*** EXERCISE INPUTS Section Begins ***

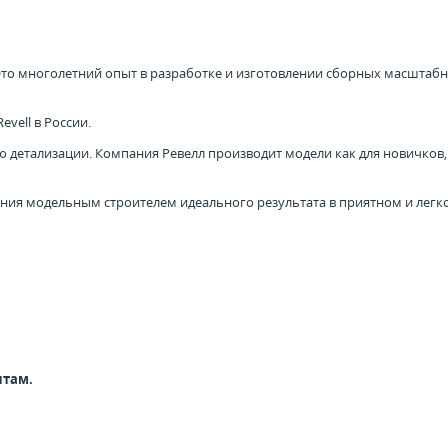
 Это многолетний опыт в разработке и изготовлении сборных масштаб
vell в России.
детализации. Компания Ревелл производит модели как для новичков, т
ния модельным строителем идеального результата в приятном и легк
нтам.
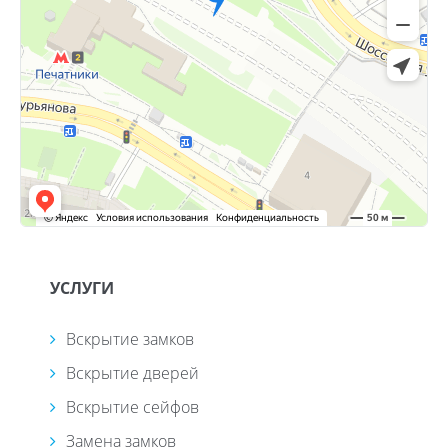
УСЛУГИ
Вскрытие замков
Вскрытие дверей
Вскрытие сейфов
Замена замков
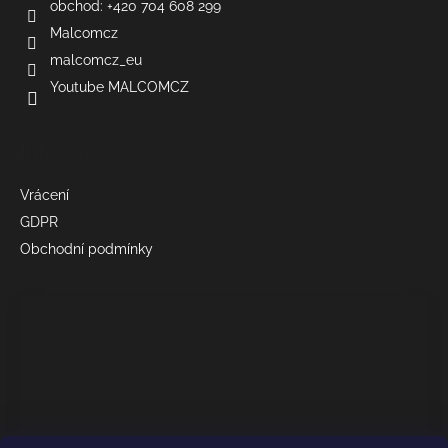
obchod: +420 704 608 299
Malcomcz
malcomcz_eu
Youtube MALCOMCZ
Informace
Vrácení
GDPR
Obchodní podmínky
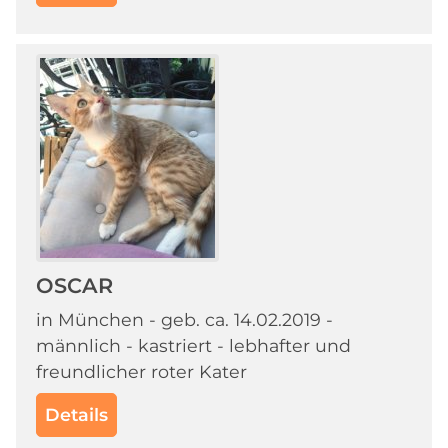
OSCAR
in München - geb. ca. 14.02.2019 -
männlich - kastriert - lebhafter und
freundlicher roter Kater
Details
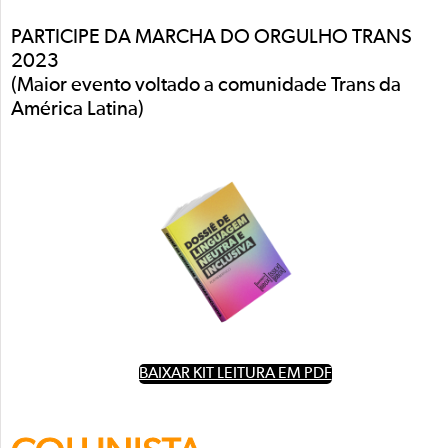
PARTICIPE DA MARCHA DO ORGULHO TRANS
2023
(Maior evento voltado a comunidade Trans da
América Latina)
BAIXAR KIT LEITURA EM PDF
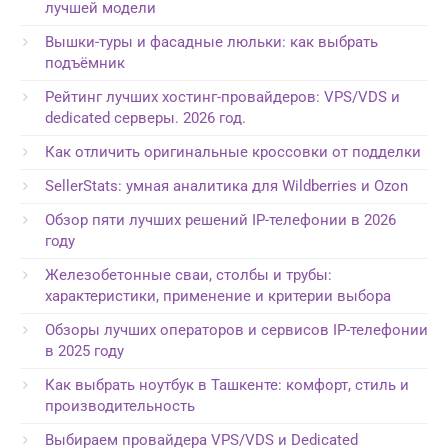
лучшей модели
Вышки-туры и фасадные люльки: как выбрать
подъёмник
Рейтинг лучших хостинг-провайдеров: VPS/VDS и
dedicated серверы. 2026 год.
Как отличить оригинальные кроссовки от подделки
SellerStats: умная аналитика для Wildberries и Ozon
Обзор пяти лучших решений IP-телефонии в 2026
году
Железобетонные сваи, столбы и трубы:
характеристики, применение и критерии выбора
Обзоры лучших операторов и сервисов IP-телефонии
в 2025 году
Как выбрать ноутбук в Ташкенте: комфорт, стиль и
производительность
Выбираем провайдера VPS/VDS и Dedicated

*** EXERCISE INPUTS Section Ends ***

Print all of the entries word for word. Skip any images they contain.

 Это многолетний опыт в разработке и изготовлении сборных масштаб
vell в России.
детализации. Компания Ревелл производит модели как для новичков, т
ния модельным строителем идеального результата в приятном и легк
нтам.
УСЛУГИ
Вскрытие замков
Вскрытие дверей
Вскрытие сейфов
Замена замков
obchod: +420 704 608 299
Malcomcz
malcomcz_eu
Youtube MALCOMCZ
Informace
Vrácení
GDPR
Obchodní podmínky
OSCAR
in München - geb. ca. 14.02.2019 -
männlich - kastriert - lebhafter und
freundlicher roter Kater
Details
PARTICIPE DA MARCHA DO ORGULHO TRANS
2023
(Maior evento voltado a comunidade Trans da
América Latina)
BAIXAR KIT LEITURA EM PDF
лучшей модели
Вышки-туры и фасадные люльки: как выбрать
подъёмник
Рейтинг лучших хостинг-провайдеров: VPS/VDS и
dedicated серверы. 2026 год.
Как отличить оригинальные кроссовки от подделки
SellerStats: умная аналитика для Wildberries и Ozon
Обзор пяти лучших решений IP-телефонии в 2026
году
Железобетонные сваи, столбы и трубы:
характеристики, применение и критерии выбора
Обзоры лучших операторов и сервисов IP-телефонии
в 2025 году
Как выбрать ноутбук в Ташкенте: комфорт, стиль и
производительность
Выбираем провайдера VPS/VDS и Dedicated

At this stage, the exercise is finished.